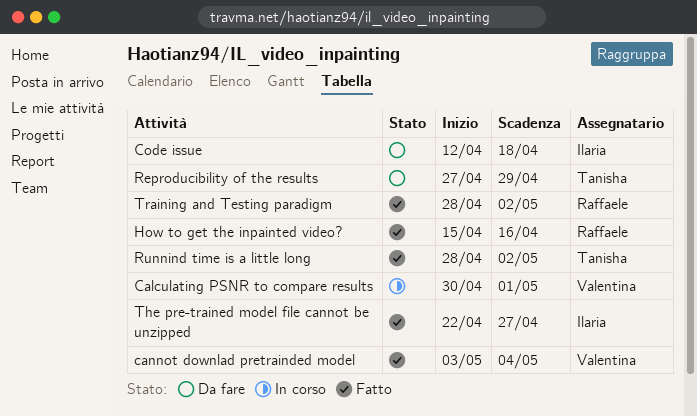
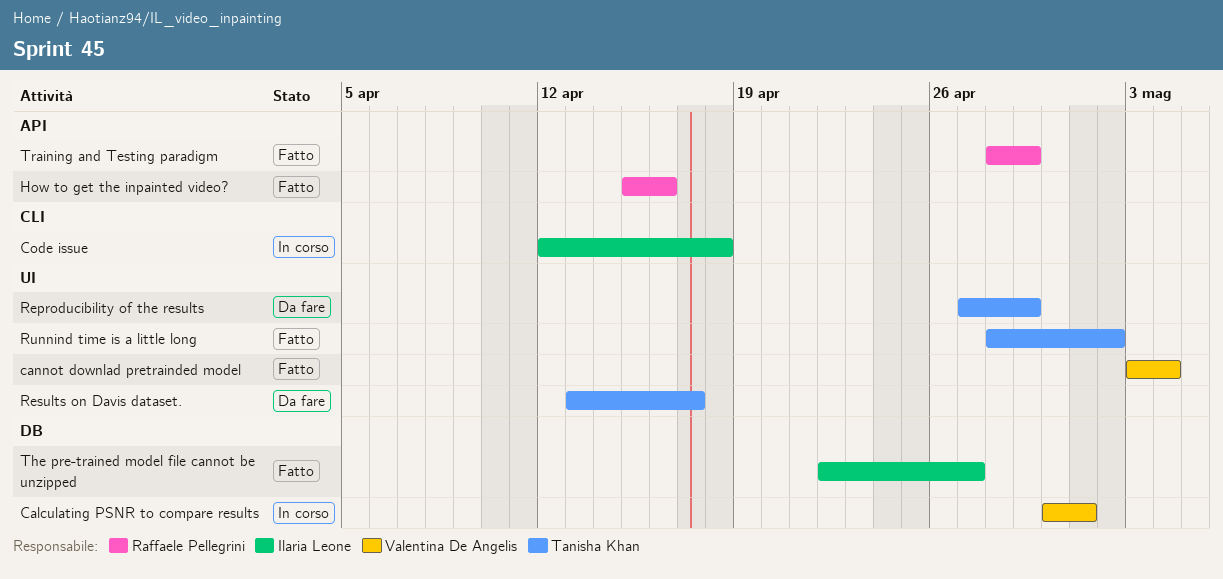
Code issue, status: Da fare -> In corso
Results on Davis dataset.: none -> present
Training and Testing paradigm, due: May 2 -> Apr 29

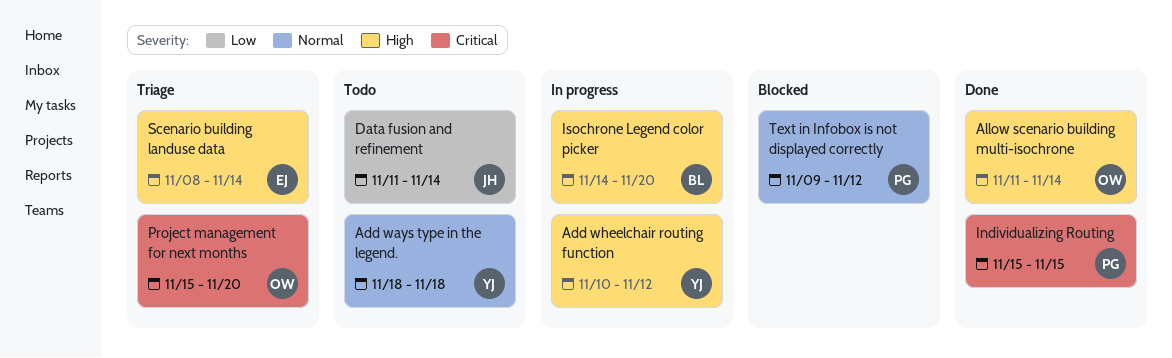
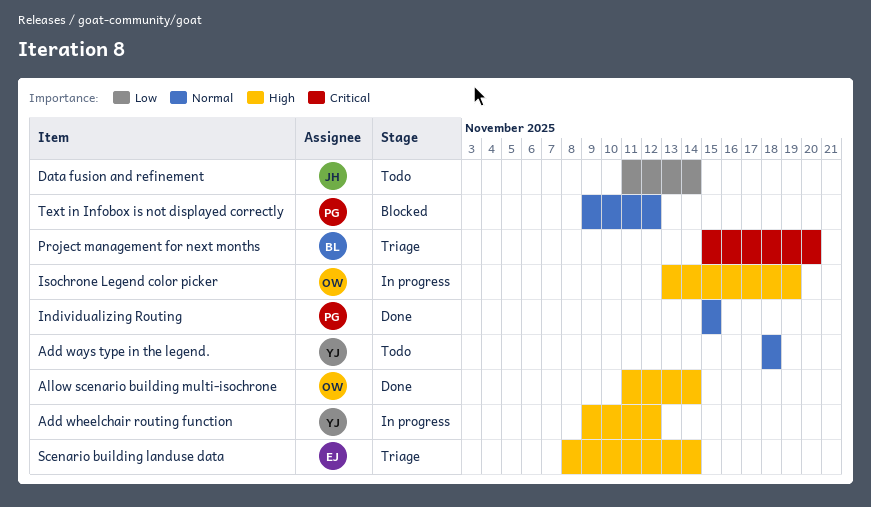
Add wheelchair routing function, start: Nov 10 -> Nov 9
Individualizing Routing, priority: Critical -> Normal
Isochrone Legend color picker, owner: BL -> OW
Isochrone Legend color picker, start: Nov 14 -> Nov 13
Isochrone Legend color picker, due: Nov 20 -> Nov 19
Project management for next months, owner: OW -> BL

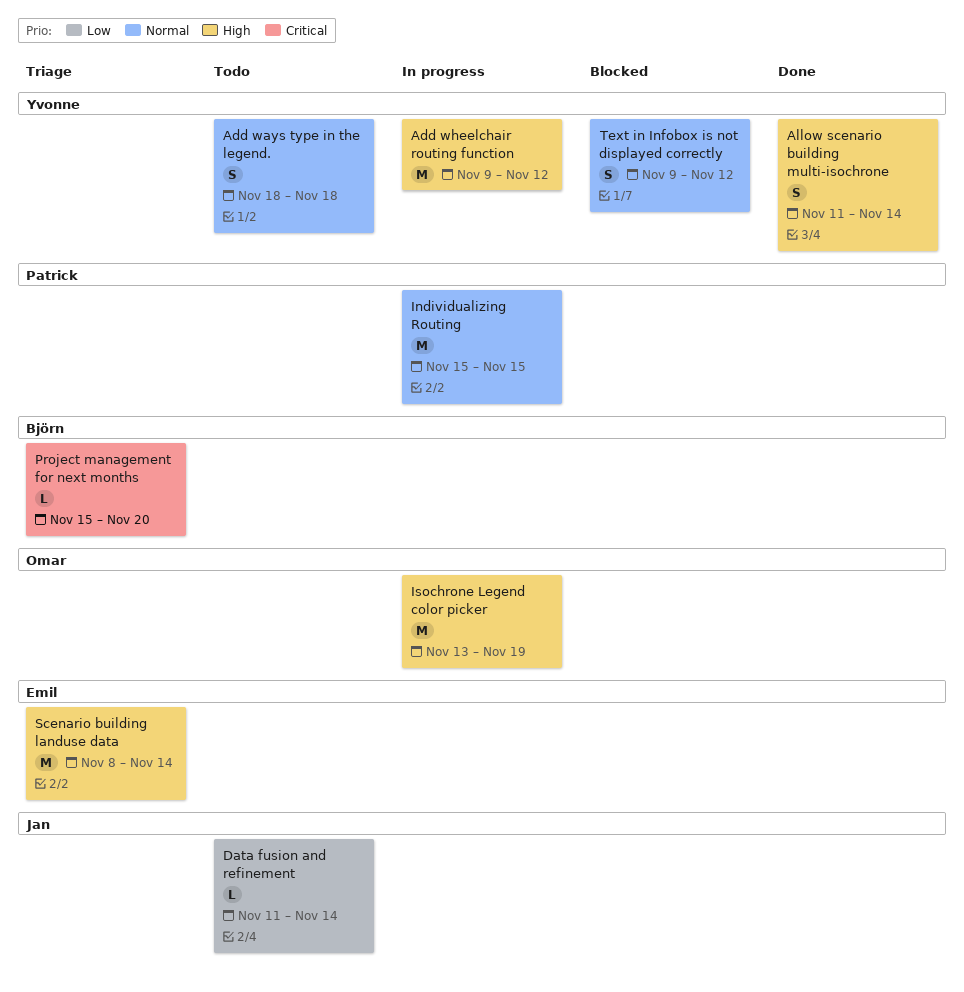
Allow scenario building multi-isochrone, owner: Omar -> Yvonne
Individualizing Routing, status: Done -> In progress
Text in Infobox is not displayed correctly, owner: Patrick -> Yvonne

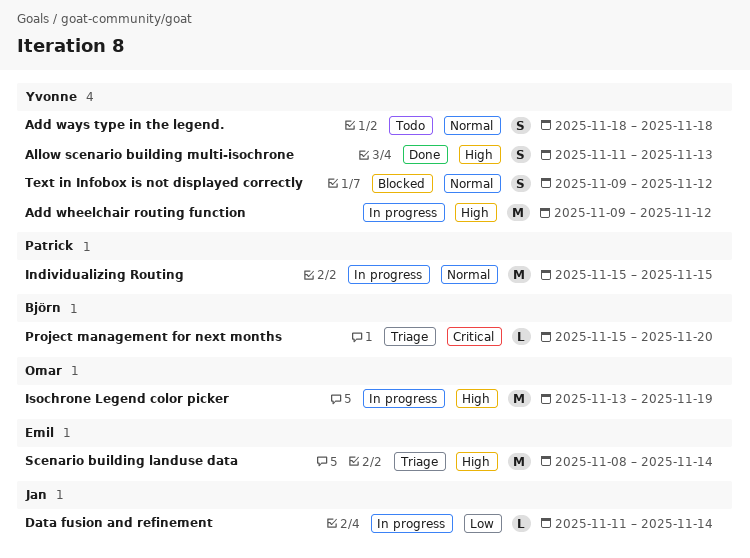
Allow scenario building multi-isochrone, due: Nov 14 -> Nov 13
Data fusion and refinement, status: Todo -> In progress

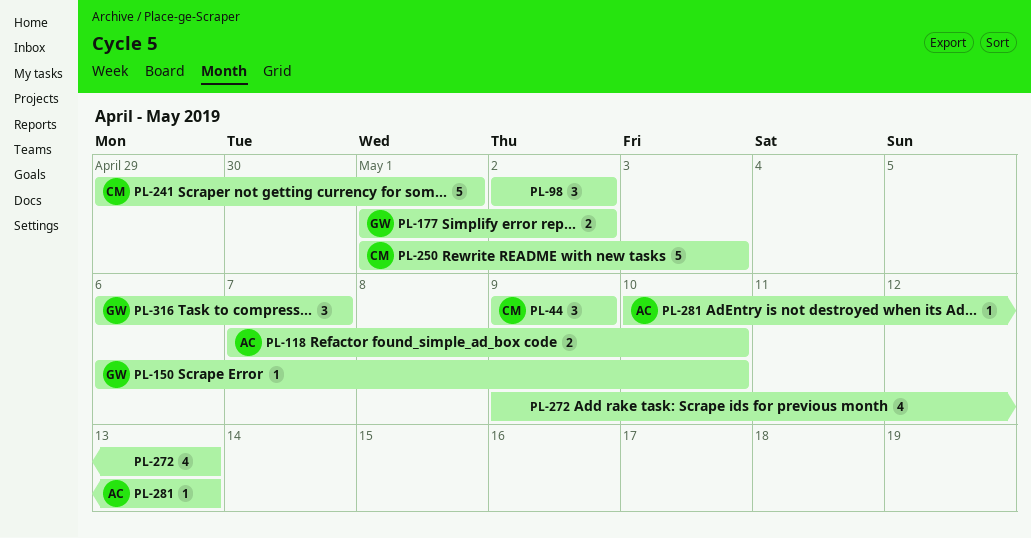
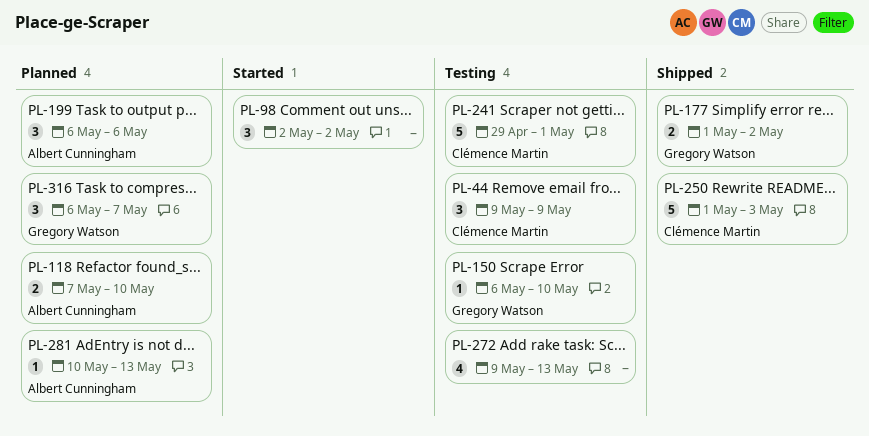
PL-199: none -> present

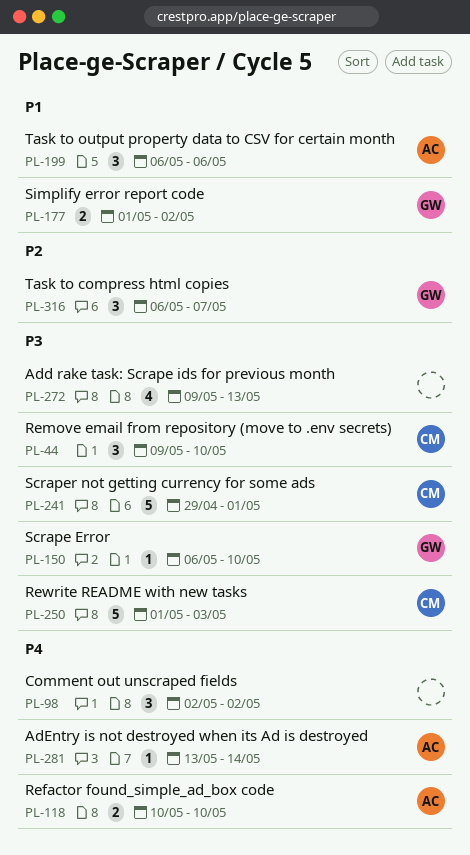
PL-44, due: May 9 -> May 10
PL-118, start: May 7 -> May 10
PL-281, start: May 10 -> May 13
PL-281, due: May 13 -> May 14

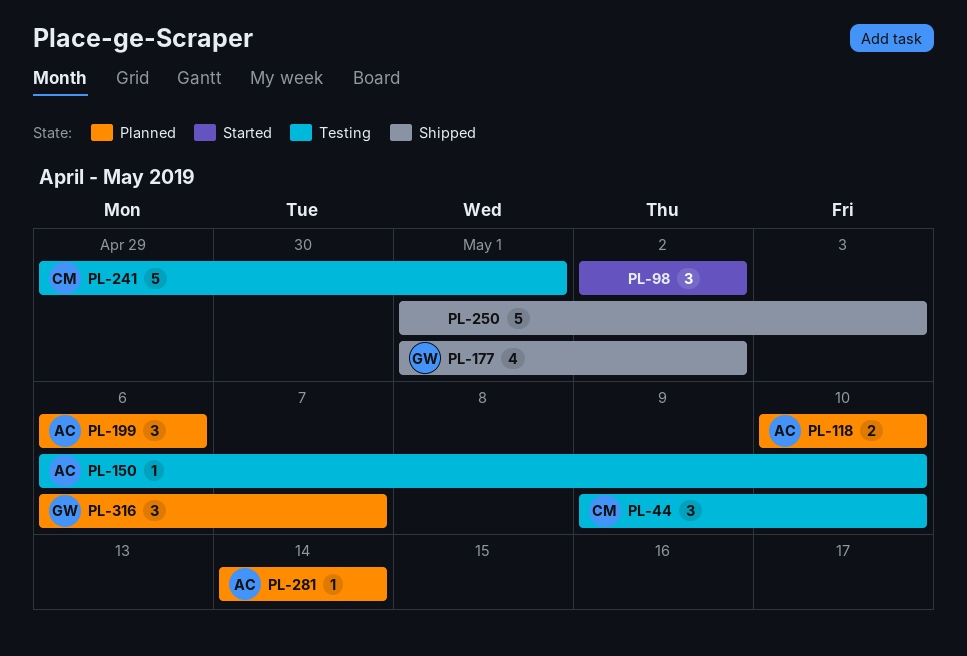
PL-150, owner: GW -> AC
PL-177, estimate: 2 -> 4
PL-250, owner: CM -> none
PL-272: present -> none
PL-281, start: May 13 -> May 14

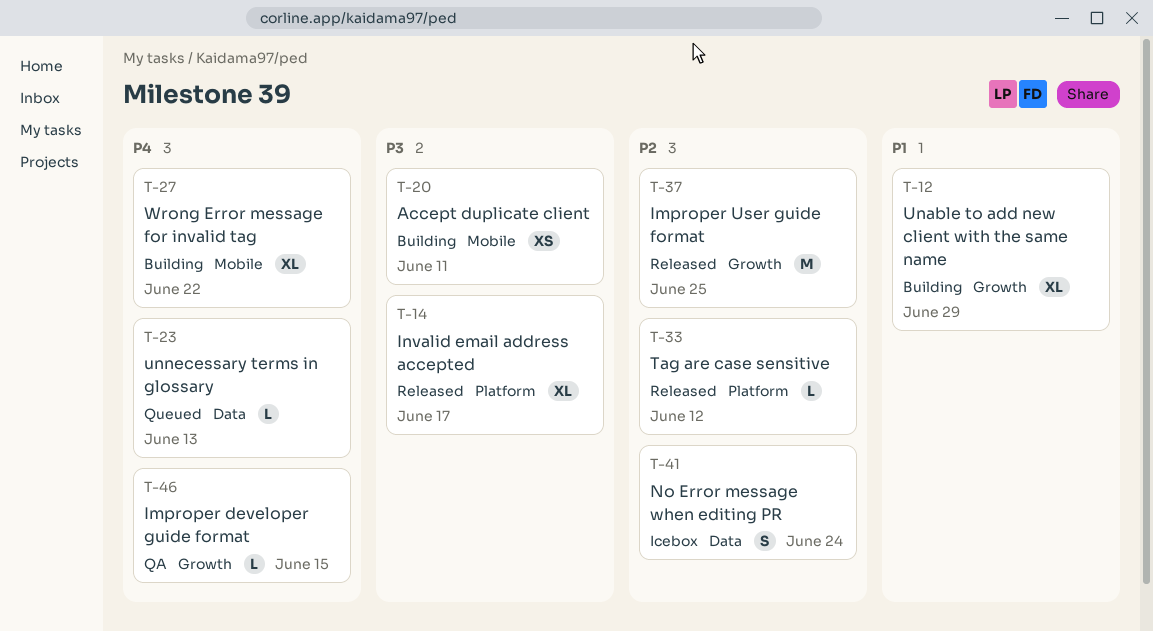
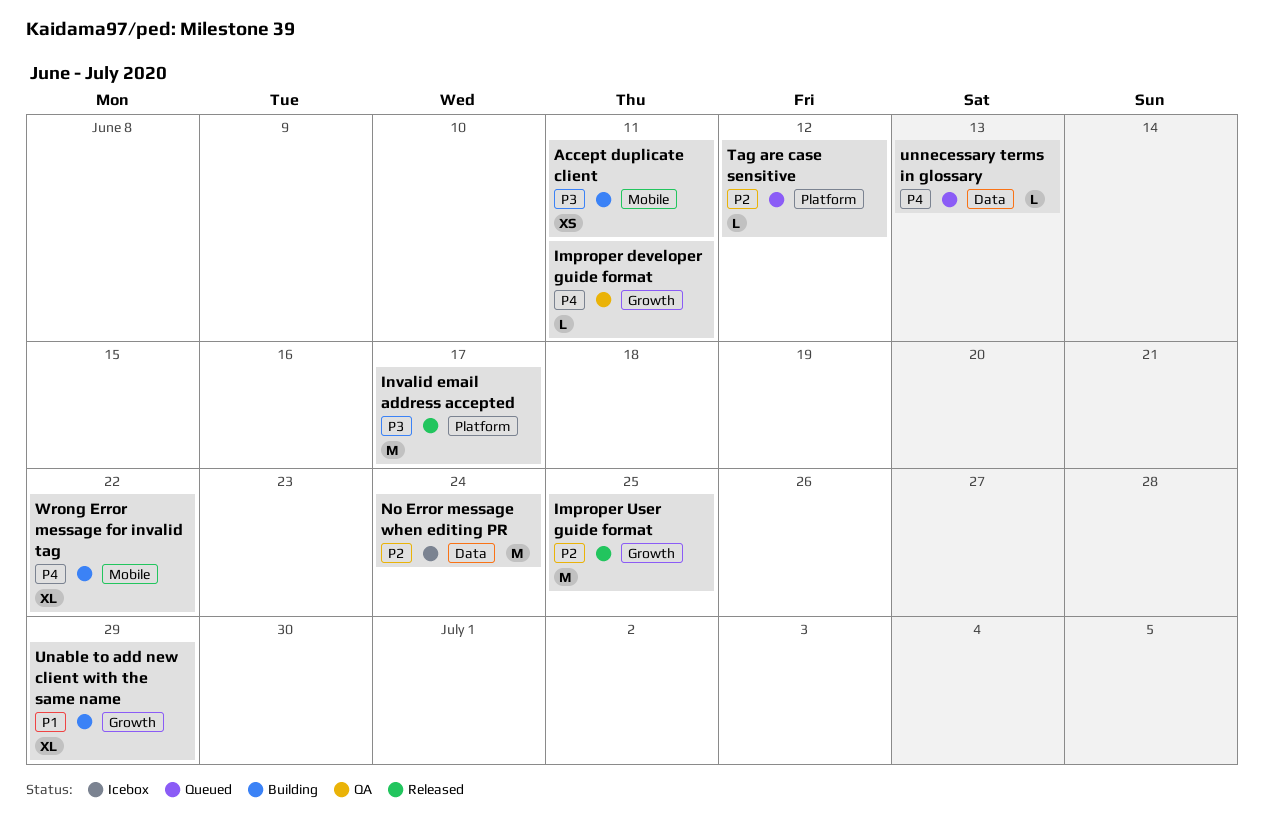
Improper developer guide format, due: Jun 15 -> Jun 11
Invalid email address accepted, estimate: XL -> M
No Error message when editing PR, estimate: S -> M
Tag are case sensitive, status: Released -> Queued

— Instructions for the task —
Whenever the word "progress" appears in a line above, copy that line.

— Written response —
Individualizing Routing, status: Done -> In progress
Data fusion and refinement, status: Todo -> In progress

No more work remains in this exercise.